:: DATA TO PROCESS ::
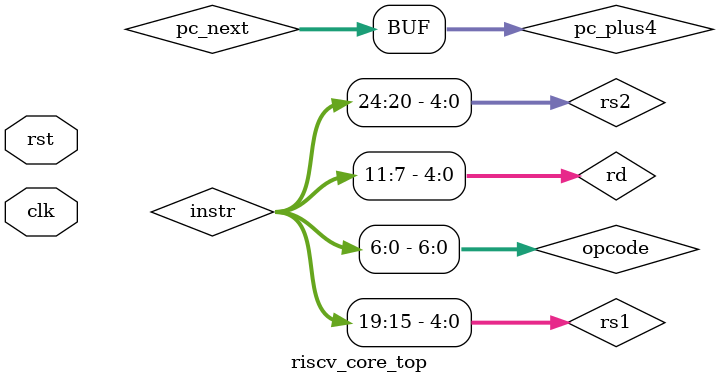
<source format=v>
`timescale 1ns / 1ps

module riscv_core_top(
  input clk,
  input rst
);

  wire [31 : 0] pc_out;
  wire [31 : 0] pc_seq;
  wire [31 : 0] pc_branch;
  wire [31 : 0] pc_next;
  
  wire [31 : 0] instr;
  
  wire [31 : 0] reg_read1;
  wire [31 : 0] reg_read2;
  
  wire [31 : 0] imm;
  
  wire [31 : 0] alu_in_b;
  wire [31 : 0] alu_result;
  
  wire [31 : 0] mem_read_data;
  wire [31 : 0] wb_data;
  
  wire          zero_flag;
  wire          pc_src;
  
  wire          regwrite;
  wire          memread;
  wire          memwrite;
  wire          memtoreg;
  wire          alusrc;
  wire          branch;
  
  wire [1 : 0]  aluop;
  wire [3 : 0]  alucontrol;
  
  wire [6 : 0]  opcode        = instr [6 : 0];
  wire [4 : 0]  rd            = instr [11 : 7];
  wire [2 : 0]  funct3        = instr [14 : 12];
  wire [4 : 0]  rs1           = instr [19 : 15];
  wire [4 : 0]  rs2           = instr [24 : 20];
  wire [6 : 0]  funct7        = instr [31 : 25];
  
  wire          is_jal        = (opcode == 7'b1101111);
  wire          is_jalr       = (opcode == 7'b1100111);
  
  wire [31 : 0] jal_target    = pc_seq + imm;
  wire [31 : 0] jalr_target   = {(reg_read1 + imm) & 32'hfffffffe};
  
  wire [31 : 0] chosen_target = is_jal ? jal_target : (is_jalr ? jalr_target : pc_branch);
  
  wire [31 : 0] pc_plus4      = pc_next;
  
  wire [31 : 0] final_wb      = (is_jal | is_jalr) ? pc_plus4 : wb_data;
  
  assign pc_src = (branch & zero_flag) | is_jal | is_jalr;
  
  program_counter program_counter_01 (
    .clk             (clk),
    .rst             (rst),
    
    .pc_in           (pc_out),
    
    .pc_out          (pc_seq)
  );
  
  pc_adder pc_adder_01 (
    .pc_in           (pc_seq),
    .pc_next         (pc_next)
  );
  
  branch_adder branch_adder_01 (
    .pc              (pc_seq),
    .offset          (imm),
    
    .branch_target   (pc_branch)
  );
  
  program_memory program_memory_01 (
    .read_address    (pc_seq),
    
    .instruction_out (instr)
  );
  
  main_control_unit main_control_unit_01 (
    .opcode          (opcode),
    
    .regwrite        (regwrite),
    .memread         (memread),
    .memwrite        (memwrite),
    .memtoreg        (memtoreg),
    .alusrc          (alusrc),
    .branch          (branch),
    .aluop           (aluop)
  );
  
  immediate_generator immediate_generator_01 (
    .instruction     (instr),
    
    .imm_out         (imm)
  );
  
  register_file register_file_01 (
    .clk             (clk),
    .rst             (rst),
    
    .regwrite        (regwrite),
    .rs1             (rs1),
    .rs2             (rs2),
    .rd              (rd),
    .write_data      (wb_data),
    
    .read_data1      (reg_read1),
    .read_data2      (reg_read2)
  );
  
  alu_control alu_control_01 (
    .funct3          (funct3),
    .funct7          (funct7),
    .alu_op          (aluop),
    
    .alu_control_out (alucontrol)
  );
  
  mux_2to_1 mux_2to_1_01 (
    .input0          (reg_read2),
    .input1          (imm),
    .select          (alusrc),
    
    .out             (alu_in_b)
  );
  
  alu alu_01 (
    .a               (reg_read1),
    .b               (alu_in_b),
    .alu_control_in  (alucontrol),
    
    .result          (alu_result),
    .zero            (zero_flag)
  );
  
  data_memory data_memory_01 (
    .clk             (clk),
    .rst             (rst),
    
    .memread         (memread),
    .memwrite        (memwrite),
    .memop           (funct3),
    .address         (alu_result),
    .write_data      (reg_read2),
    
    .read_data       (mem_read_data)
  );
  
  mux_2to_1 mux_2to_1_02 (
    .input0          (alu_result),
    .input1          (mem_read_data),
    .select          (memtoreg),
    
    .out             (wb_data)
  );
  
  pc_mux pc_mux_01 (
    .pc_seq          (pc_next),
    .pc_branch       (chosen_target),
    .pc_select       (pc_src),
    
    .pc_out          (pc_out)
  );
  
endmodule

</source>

...

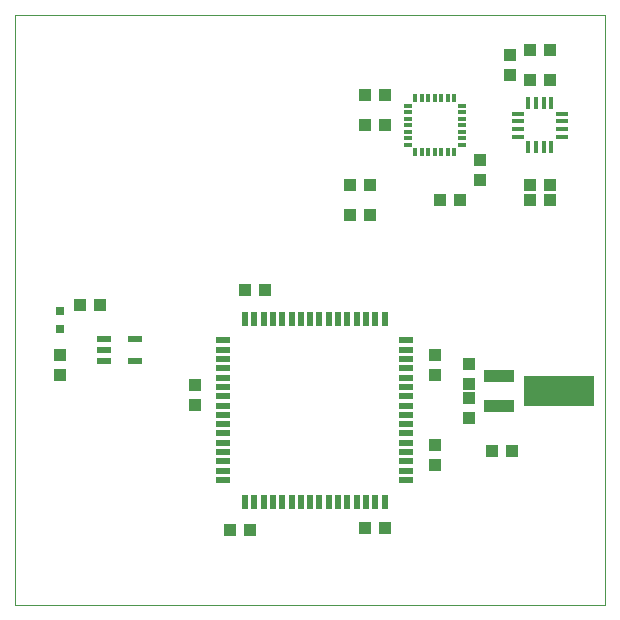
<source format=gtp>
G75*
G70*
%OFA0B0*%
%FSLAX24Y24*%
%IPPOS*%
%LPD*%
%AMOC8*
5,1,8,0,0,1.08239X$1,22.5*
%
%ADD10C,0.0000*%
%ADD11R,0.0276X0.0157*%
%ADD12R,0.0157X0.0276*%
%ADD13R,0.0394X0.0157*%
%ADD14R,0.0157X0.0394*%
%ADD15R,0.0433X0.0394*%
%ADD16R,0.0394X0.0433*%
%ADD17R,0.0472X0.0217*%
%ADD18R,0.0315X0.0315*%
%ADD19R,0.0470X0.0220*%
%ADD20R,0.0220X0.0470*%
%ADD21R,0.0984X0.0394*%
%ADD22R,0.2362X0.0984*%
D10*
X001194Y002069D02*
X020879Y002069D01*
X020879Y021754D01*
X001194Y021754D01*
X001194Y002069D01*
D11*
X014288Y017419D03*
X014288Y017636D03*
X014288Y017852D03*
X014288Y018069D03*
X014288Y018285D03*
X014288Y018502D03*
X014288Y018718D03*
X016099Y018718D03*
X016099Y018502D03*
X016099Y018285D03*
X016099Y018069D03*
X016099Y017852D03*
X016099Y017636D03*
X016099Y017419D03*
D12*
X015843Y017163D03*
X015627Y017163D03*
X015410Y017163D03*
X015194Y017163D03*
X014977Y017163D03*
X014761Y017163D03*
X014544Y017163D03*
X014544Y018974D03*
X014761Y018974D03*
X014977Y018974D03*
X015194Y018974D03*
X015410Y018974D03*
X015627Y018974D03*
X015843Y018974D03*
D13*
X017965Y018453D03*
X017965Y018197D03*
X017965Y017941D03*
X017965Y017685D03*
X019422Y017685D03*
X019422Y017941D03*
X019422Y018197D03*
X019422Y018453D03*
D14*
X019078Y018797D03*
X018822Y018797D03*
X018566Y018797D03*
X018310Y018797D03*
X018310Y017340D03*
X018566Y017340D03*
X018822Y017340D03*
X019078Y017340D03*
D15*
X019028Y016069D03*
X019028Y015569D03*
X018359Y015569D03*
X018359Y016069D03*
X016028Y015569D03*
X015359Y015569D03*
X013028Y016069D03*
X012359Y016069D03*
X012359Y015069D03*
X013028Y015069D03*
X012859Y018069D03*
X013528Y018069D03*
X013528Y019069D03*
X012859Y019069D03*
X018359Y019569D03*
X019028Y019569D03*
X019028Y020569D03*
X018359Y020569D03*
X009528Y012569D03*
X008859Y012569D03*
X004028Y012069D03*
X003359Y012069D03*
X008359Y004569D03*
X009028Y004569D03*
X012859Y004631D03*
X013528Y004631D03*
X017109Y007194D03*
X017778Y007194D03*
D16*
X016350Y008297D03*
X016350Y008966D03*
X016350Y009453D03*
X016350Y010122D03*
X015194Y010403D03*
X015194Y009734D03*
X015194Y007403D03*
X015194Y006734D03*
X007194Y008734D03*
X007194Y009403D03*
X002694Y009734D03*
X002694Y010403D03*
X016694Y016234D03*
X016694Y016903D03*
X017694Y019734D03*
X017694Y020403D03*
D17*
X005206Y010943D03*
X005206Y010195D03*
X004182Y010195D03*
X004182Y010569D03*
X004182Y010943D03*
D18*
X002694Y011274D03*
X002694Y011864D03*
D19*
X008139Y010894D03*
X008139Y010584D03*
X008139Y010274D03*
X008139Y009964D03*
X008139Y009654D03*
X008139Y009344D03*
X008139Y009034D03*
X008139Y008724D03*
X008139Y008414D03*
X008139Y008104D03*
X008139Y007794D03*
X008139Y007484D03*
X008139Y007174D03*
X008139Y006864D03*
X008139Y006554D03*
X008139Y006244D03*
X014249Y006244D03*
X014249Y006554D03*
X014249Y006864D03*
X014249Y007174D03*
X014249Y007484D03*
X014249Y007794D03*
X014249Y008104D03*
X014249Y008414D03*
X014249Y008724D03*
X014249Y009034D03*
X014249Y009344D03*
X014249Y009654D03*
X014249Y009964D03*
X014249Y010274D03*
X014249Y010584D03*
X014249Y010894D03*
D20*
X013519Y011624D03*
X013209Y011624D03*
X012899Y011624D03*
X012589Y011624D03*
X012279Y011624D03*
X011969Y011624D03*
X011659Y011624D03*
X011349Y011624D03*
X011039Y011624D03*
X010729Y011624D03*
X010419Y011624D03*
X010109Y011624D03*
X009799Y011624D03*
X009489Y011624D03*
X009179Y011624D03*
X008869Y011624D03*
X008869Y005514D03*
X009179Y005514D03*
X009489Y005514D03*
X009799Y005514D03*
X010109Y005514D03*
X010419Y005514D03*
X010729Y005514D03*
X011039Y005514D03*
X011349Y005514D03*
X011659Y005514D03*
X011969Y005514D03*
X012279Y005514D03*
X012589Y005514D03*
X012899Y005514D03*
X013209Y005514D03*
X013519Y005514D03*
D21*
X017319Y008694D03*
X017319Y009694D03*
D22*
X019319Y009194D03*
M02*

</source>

...

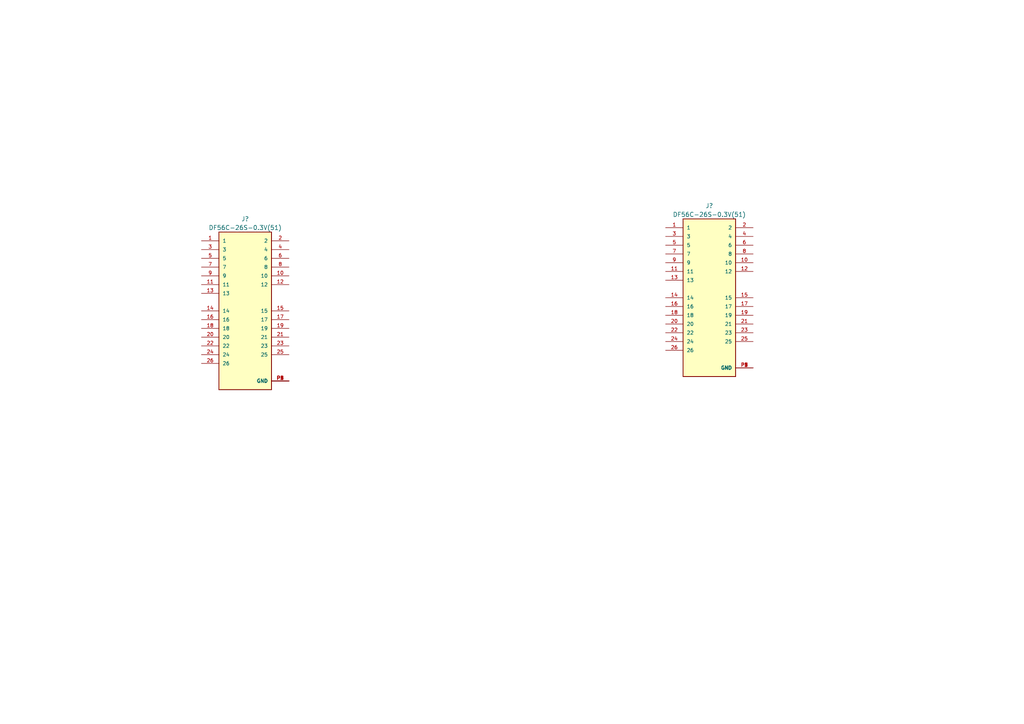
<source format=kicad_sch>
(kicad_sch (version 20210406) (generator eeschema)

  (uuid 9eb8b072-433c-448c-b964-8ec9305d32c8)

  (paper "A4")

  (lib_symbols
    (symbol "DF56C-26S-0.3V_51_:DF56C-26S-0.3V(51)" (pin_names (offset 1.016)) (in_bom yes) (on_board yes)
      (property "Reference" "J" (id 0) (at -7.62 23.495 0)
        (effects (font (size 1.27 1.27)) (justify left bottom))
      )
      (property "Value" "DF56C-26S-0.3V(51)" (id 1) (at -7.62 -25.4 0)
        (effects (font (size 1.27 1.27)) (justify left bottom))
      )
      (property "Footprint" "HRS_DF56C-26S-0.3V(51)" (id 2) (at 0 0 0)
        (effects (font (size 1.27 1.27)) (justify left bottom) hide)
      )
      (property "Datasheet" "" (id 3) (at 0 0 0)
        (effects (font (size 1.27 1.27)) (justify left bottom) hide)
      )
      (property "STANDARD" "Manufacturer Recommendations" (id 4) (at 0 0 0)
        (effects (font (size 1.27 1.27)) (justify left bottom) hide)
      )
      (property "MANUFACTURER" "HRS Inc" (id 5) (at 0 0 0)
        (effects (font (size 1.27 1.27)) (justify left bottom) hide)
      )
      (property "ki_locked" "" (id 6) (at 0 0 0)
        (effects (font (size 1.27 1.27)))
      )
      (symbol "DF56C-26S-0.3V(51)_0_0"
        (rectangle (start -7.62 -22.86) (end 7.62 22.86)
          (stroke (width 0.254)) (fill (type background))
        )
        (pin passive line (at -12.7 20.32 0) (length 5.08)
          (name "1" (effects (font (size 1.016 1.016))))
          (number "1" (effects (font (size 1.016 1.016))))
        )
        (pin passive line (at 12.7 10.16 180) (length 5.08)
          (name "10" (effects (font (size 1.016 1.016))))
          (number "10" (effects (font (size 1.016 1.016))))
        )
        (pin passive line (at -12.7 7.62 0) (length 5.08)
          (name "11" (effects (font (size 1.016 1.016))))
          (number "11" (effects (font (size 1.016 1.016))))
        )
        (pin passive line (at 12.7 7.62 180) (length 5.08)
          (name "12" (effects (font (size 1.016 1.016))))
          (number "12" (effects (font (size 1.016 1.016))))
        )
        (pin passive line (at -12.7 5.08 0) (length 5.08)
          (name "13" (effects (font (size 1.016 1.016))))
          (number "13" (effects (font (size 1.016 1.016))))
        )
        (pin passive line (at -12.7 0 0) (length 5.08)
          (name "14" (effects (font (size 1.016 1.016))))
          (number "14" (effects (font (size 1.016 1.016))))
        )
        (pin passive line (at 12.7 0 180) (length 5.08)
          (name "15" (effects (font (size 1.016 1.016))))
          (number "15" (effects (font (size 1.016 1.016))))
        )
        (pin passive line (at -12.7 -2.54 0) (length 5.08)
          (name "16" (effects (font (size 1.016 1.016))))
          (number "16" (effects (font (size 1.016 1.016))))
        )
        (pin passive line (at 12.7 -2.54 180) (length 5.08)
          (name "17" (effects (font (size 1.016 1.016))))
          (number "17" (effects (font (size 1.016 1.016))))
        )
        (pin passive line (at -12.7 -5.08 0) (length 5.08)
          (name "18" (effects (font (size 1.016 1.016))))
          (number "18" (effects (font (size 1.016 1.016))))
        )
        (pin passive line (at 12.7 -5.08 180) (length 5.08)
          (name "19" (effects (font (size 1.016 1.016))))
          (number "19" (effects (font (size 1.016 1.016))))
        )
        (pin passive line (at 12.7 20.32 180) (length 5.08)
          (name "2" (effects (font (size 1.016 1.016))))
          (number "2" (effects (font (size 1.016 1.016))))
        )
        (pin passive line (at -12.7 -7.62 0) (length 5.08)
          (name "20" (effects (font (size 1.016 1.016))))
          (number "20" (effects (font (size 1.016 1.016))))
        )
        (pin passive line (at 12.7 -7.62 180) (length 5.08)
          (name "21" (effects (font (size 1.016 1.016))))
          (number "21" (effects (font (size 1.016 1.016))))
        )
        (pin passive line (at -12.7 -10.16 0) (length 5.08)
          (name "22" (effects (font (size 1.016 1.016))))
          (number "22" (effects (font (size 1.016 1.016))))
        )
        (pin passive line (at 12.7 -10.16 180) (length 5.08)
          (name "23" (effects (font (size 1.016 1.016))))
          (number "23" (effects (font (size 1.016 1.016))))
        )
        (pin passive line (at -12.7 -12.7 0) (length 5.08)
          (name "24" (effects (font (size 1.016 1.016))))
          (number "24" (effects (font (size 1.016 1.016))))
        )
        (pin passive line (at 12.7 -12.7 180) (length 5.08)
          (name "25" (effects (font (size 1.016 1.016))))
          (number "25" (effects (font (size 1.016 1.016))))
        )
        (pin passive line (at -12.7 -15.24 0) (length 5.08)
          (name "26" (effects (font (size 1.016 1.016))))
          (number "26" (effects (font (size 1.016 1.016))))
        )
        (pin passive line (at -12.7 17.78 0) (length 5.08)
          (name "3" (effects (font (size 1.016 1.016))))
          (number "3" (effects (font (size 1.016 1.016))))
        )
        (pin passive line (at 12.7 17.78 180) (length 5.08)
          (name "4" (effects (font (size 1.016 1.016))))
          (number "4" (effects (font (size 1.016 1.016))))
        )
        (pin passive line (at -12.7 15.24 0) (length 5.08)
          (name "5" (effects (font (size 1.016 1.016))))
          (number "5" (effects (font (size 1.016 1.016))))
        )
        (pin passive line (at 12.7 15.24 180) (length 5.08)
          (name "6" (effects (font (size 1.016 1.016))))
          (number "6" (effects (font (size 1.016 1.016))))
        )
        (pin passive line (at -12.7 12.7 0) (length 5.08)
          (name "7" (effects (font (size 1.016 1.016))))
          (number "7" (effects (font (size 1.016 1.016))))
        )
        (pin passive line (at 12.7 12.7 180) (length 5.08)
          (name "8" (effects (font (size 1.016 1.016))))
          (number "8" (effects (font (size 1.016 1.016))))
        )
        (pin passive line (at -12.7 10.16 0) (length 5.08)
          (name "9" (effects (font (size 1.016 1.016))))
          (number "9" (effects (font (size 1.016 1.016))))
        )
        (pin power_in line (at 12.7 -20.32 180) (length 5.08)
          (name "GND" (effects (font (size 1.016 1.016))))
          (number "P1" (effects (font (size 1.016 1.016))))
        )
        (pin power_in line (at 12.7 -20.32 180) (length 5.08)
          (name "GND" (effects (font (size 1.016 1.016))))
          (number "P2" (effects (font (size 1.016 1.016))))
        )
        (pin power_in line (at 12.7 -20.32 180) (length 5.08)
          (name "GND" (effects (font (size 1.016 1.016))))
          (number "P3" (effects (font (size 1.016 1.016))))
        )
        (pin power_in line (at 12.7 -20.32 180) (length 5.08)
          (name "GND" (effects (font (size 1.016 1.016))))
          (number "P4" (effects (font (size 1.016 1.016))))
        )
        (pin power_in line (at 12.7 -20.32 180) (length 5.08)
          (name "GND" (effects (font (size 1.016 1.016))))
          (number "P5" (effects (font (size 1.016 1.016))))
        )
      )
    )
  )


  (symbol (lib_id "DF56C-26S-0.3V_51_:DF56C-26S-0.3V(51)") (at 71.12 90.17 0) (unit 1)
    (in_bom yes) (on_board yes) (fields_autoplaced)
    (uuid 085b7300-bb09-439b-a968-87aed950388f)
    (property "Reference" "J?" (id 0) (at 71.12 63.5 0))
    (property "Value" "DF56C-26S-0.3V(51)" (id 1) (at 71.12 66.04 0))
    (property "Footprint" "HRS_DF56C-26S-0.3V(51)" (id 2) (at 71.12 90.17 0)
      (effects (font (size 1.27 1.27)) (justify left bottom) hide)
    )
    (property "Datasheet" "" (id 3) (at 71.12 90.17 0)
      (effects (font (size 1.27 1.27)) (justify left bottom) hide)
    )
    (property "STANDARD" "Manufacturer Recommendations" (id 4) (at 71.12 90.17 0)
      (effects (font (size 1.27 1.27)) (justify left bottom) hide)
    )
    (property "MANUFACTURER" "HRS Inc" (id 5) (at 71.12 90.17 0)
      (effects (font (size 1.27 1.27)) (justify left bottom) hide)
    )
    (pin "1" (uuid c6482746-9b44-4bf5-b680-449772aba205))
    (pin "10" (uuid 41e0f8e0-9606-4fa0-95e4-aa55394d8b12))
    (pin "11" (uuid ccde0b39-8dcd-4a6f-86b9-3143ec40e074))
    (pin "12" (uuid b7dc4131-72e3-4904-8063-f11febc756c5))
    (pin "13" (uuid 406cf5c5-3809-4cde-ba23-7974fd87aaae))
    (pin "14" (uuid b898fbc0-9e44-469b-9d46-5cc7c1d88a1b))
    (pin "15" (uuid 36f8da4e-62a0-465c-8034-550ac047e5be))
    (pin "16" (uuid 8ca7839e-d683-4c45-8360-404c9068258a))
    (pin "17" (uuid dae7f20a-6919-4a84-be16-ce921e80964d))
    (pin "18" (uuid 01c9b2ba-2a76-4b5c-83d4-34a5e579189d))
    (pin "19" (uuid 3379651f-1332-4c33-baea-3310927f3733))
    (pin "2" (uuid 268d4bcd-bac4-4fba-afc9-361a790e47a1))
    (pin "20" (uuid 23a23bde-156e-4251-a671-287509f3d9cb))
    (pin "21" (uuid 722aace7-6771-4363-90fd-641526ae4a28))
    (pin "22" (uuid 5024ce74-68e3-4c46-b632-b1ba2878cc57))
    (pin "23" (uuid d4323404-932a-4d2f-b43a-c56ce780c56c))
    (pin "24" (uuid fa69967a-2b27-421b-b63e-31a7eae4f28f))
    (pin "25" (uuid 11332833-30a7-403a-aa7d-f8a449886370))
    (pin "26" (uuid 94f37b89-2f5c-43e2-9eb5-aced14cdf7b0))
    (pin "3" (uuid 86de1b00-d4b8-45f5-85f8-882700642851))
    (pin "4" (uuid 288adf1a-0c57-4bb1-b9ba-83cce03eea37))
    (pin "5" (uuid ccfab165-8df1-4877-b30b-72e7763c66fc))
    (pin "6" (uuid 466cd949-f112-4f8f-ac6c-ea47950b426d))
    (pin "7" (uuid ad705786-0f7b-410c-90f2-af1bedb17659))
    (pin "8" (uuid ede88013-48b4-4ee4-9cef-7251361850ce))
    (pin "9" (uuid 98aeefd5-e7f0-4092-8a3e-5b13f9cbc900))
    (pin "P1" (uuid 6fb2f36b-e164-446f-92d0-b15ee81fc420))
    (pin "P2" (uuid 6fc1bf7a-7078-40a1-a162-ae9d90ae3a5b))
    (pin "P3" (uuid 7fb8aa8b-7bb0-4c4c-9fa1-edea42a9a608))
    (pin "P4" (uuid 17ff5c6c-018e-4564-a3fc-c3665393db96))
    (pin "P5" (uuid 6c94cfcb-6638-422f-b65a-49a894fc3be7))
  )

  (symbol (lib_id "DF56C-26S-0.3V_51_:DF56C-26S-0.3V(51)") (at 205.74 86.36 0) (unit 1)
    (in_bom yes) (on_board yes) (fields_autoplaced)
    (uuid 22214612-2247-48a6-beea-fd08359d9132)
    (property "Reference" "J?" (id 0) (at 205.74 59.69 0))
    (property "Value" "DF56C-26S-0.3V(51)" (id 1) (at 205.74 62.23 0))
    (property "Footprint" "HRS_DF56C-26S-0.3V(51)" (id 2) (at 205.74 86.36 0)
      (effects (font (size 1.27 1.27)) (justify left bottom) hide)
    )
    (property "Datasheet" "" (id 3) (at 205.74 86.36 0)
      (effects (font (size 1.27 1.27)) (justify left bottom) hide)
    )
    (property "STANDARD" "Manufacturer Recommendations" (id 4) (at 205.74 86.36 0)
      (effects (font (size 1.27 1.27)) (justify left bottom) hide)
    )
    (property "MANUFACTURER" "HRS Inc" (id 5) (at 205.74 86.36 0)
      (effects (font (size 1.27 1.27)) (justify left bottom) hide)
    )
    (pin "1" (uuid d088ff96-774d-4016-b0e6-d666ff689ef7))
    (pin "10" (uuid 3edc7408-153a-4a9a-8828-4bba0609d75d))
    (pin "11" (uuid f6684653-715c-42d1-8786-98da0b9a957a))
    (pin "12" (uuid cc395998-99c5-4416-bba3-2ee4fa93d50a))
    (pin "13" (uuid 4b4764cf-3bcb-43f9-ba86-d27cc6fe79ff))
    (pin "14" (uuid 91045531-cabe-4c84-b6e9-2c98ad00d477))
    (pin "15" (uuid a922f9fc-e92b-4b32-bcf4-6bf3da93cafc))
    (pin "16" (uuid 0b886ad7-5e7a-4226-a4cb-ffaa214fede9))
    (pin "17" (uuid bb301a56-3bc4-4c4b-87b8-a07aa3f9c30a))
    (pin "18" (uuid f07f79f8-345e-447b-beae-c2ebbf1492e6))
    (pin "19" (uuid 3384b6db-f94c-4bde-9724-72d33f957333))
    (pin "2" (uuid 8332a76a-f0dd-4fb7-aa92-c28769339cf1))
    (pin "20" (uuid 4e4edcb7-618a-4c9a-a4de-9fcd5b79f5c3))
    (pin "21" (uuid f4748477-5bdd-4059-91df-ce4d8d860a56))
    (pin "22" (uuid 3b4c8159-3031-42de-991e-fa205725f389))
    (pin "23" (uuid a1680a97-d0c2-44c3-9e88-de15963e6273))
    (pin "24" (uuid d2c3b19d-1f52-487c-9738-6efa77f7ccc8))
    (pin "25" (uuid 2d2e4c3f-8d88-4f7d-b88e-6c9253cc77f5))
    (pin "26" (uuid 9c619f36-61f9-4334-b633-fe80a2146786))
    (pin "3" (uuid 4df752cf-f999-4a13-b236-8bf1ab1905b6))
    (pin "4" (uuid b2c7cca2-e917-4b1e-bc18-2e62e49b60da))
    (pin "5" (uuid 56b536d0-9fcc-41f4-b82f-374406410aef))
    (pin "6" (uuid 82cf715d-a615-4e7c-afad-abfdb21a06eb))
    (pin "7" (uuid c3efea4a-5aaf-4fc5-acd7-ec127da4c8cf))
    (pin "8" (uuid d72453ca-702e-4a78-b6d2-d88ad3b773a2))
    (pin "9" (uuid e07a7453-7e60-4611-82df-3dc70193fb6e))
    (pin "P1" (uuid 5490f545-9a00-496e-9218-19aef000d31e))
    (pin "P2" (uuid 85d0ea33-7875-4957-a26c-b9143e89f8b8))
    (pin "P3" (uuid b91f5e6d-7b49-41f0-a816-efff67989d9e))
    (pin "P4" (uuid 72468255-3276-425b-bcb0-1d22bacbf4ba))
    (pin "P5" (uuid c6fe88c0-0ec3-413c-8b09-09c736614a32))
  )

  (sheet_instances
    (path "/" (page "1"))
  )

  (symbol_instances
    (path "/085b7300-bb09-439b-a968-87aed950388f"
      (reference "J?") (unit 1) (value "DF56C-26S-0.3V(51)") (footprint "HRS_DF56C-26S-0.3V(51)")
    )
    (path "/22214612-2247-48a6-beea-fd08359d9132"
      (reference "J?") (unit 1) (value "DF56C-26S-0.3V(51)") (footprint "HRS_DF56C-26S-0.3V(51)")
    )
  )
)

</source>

:: WORK TO BE COMPLETED ::
Exact duplication is required for the lines above, from the line that contains "X018310Y017340D03*" to the line that contains "X008139Y009344D03*", inclusive; omit all others.

:: SOLVED PROBLEM ::
X018310Y017340D03*
X018566Y017340D03*
X018822Y017340D03*
X019078Y017340D03*
D15*
X019028Y016069D03*
X019028Y015569D03*
X018359Y015569D03*
X018359Y016069D03*
X016028Y015569D03*
X015359Y015569D03*
X013028Y016069D03*
X012359Y016069D03*
X012359Y015069D03*
X013028Y015069D03*
X012859Y018069D03*
X013528Y018069D03*
X013528Y019069D03*
X012859Y019069D03*
X018359Y019569D03*
X019028Y019569D03*
X019028Y020569D03*
X018359Y020569D03*
X009528Y012569D03*
X008859Y012569D03*
X004028Y012069D03*
X003359Y012069D03*
X008359Y004569D03*
X009028Y004569D03*
X012859Y004631D03*
X013528Y004631D03*
X017109Y007194D03*
X017778Y007194D03*
D16*
X016350Y008297D03*
X016350Y008966D03*
X016350Y009453D03*
X016350Y010122D03*
X015194Y010403D03*
X015194Y009734D03*
X015194Y007403D03*
X015194Y006734D03*
X007194Y008734D03*
X007194Y009403D03*
X002694Y009734D03*
X002694Y010403D03*
X016694Y016234D03*
X016694Y016903D03*
X017694Y019734D03*
X017694Y020403D03*
D17*
X005206Y010943D03*
X005206Y010195D03*
X004182Y010195D03*
X004182Y010569D03*
X004182Y010943D03*
D18*
X002694Y011274D03*
X002694Y011864D03*
D19*
X008139Y010894D03*
X008139Y010584D03*
X008139Y010274D03*
X008139Y009964D03*
X008139Y009654D03*
X008139Y009344D03*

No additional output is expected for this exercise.